*GIVEN REQUEST*: Write out every line of the data below word for word, leaving out the pictures.

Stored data
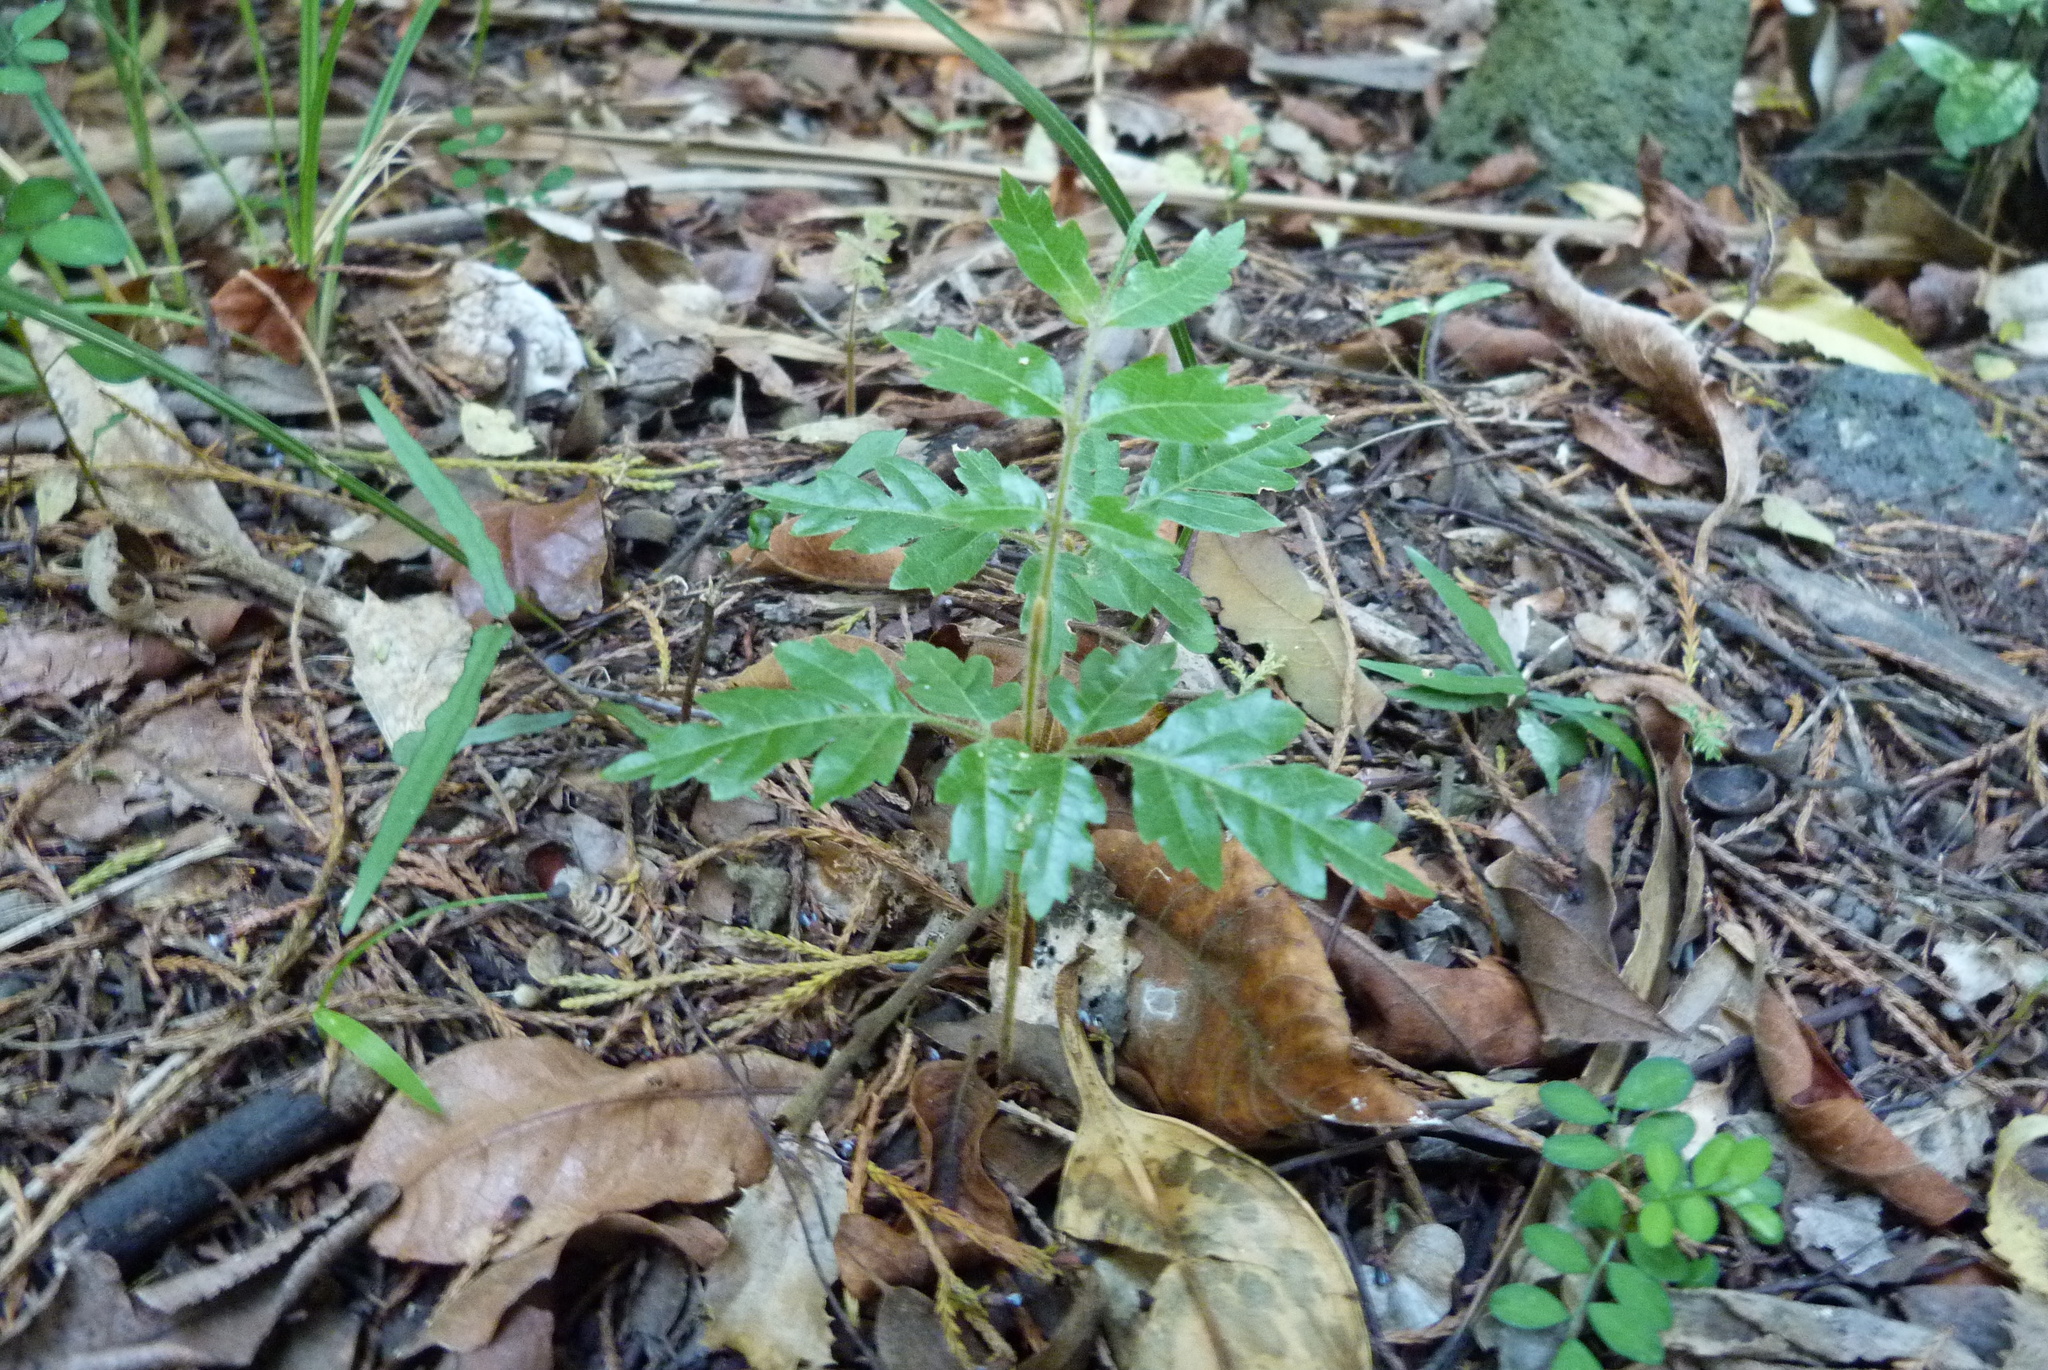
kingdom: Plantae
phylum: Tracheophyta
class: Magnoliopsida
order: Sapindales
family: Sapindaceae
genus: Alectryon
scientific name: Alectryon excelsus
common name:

*OUTPUT OF THE EXERCISE*:
kingdom: Plantae
phylum: Tracheophyta
class: Magnoliopsida
order: Sapindales
family: Sapindaceae
genus: Alectryon
scientific name: Alectryon excelsus
common name:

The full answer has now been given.